Violet no se dignó reconocer su presencia con una palabra ni siquiera una ojeada. Su mirada estaba trabada con la de un morrongo gris oscuro que se sentaba tan erecto como la estatua de un gato en un templo egipcio, mordisqueando unas partículas de carne que ella le ofrecía en su pálida palma.
– Estoy hablándote -dijo, autoritariamente él.

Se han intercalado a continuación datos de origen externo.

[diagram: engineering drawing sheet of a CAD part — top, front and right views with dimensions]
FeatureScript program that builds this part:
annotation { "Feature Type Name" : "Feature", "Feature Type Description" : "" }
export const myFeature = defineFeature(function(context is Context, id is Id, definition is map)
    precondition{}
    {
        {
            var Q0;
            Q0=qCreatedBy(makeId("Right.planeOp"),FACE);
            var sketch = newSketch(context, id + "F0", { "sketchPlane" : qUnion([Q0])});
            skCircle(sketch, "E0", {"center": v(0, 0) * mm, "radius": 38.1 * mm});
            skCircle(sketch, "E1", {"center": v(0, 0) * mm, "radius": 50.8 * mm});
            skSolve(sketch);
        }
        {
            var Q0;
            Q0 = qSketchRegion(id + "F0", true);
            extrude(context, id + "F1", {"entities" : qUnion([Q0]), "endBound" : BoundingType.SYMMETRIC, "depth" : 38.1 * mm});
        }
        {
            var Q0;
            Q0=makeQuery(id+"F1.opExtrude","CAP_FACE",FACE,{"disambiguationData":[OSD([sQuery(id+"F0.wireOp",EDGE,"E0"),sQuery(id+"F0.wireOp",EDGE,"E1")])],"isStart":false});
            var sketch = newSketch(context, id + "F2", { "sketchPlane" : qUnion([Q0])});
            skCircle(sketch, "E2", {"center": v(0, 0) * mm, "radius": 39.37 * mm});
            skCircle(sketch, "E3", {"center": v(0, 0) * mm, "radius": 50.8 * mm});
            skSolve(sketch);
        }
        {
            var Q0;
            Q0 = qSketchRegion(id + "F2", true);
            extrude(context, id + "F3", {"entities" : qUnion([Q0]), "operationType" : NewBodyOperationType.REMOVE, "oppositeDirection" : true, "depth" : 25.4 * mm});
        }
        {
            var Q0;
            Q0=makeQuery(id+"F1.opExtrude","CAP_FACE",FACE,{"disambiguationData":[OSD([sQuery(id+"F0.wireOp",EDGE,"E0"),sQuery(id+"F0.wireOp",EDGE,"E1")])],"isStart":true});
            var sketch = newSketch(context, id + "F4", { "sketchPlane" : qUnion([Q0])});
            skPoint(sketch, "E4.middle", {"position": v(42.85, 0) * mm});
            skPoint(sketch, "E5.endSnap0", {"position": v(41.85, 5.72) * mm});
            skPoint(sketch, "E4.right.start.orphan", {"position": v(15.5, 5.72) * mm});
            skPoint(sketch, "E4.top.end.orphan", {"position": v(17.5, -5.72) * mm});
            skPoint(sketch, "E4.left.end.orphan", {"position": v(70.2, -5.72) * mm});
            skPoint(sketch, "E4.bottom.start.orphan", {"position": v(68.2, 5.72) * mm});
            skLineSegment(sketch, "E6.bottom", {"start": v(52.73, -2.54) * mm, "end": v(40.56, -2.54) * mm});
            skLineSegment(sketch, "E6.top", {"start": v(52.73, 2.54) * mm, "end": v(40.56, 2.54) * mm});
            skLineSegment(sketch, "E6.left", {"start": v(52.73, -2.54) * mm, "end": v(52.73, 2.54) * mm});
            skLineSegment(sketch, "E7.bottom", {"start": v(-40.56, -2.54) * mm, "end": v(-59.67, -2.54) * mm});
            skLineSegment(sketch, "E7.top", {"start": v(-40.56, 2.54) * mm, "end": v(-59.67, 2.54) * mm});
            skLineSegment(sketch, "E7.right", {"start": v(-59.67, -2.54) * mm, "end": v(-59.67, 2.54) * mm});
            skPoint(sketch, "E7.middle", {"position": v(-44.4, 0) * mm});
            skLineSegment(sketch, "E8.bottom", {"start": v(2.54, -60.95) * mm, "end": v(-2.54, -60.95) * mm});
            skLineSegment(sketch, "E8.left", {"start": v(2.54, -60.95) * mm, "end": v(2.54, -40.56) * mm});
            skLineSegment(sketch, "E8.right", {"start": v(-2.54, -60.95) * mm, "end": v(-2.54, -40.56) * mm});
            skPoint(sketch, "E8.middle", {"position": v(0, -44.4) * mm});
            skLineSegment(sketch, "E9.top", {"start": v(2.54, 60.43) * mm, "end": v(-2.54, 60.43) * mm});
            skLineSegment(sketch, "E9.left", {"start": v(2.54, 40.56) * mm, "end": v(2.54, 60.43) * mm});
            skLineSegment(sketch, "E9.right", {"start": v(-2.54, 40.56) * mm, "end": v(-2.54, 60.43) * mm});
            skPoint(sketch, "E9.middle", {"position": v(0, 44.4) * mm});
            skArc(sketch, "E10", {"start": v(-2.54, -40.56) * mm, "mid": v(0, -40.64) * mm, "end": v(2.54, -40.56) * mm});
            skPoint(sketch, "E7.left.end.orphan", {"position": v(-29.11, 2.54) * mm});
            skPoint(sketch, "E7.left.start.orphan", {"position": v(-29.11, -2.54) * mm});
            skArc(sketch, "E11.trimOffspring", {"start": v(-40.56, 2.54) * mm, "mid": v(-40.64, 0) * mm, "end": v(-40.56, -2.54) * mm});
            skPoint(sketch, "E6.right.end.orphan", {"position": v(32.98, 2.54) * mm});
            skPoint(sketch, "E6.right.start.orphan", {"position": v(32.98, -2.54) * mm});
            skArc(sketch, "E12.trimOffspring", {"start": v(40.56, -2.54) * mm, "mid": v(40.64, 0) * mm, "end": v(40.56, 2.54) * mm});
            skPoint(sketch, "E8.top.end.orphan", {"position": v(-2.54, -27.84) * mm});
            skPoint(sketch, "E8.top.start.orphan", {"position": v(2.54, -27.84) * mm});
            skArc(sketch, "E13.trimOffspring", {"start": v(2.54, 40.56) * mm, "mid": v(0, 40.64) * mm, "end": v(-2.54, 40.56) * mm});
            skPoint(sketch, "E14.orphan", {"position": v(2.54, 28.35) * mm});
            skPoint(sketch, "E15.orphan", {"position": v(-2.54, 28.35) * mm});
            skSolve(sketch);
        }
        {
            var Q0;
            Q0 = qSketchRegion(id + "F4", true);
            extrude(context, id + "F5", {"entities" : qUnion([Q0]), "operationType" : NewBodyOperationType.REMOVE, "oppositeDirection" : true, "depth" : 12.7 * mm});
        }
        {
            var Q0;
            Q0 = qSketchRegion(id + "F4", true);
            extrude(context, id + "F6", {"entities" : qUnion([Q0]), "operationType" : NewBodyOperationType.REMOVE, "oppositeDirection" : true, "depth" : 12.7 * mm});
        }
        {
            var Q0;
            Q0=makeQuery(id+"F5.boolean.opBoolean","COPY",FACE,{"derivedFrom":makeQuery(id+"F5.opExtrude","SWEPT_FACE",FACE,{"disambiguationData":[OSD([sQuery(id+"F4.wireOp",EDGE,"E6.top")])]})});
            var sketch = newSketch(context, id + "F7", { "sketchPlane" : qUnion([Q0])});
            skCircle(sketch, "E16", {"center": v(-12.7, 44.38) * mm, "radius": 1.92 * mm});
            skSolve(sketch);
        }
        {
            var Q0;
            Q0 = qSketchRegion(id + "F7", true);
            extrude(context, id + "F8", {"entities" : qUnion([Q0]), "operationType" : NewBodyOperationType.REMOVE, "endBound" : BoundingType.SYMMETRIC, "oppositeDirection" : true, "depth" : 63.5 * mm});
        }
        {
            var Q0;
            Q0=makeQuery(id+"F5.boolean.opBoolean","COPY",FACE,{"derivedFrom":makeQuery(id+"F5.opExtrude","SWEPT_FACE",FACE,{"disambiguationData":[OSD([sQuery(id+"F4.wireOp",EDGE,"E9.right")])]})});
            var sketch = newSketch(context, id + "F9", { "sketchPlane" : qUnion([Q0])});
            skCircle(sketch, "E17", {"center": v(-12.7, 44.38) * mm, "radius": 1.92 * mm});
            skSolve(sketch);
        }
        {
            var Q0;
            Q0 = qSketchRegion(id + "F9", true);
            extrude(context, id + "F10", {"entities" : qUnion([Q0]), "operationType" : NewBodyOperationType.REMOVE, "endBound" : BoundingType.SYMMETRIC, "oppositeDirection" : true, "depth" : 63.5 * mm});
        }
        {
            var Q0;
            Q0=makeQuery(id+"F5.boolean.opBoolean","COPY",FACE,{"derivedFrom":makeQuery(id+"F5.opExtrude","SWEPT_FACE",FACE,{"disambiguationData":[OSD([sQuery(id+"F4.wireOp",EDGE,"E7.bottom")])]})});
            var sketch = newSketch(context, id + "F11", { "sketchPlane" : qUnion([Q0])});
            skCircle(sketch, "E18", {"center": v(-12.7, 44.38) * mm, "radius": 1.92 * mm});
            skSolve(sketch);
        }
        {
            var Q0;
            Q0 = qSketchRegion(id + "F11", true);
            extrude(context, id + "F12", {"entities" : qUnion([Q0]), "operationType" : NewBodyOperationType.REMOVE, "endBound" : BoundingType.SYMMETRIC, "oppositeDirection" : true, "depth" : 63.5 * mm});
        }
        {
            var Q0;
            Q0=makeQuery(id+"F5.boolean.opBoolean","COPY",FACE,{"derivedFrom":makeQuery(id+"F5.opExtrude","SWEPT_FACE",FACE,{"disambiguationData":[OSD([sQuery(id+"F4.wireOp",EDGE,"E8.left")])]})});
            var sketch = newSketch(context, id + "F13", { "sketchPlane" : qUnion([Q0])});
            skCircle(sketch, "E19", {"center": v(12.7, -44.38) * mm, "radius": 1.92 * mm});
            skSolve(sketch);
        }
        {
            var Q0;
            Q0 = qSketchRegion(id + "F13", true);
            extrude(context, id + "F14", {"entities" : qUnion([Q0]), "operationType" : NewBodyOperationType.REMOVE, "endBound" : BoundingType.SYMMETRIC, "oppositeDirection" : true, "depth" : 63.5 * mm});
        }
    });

Pero ella no contestó. Candy estaba harto de sus silencios, de su infinita impasibilidad. Si no fuera por la promesa que había hecho a su madre ya se habría nutrido de ella. Habían transcurrido muchos años desde que probó la ambrosia en las venas de su santa madre, y había pensado a menudo que, en cierto modo, la sangre de Violet y Verbina era la misma que había fluido por las arterias de Roselle. Se preguntaba cómo sabría la sangre de sus hermanas, y a veces había soñado con ello.
Inclinándose sobre Violet y mirándola fijamente mientras ella continuaba comunicándose con el gato gris, gritó:
– ¡Aquí como yo, maldita sea!
Violet siguió sin decir nada y Candy golpeó su mano haciendo saltar por los aires los trozos de jamón. También barrió de la mesa el plato de jamón, y sintió una enorme satisfacción al oír cómo se estrellaba contra el suelo.
Su furia dejó impávidos a los cinco gatos que estaban sobre la mesa, mientras que los numerosos felinos que se movían por el suelo escucharon sin alterarse el ruido estrepitoso de la porcelana rota.
Por fin, Violet volvió la cabeza y la ladeó hacia arriba para mirar a Candy.
Secundando a su ama, los gatos que había sobre la mesa volvieron también la cabeza para mirar altaneros, como si quisieran darle a entender el singular honor que le hacían al prestarle un mínimo de atención.
Esa actitud era también evidente en la desdeñosa mirada de Violet y en la leve sonrisa que curvó las comisuras de su jugosa boca. Más de una vez, le había parecido fulminante su mirada directa y al punto había apartado la vista, nervioso y confuso. Seguro de superarla en todos los aspectos, le dejaba perplejo su indefectible capacidad para derrotarle u obligarle a emprender una apresurada retirada, con sólo una mirada.
Pero esta vez sería diferente. Nunca se había sentido tan furioso como en aquel momento, ni siquiera siete años atrás cuando encontró el cuerpo ensangrentado y mutilado de su madre y averiguó que Frank había empuñado el hacha. Ahora, estaba más enfurecido porque la rabia antigua no había remitido jamás; se había ido acumulando durante todos aquellos años, alimentada por la humillación de sus repetidos fracasos al intentar poner las manos encima a Frank. Ahora, era una bilis negra que fluía por sus venas, bañaba los músculos de su corazón y nutría las células de su cerebro, donde se multiplicaban las visiones de venganza. Negándose a dejarse acobardar por su mirada, aferró su delgado brazo y la hizo saltar de la silla.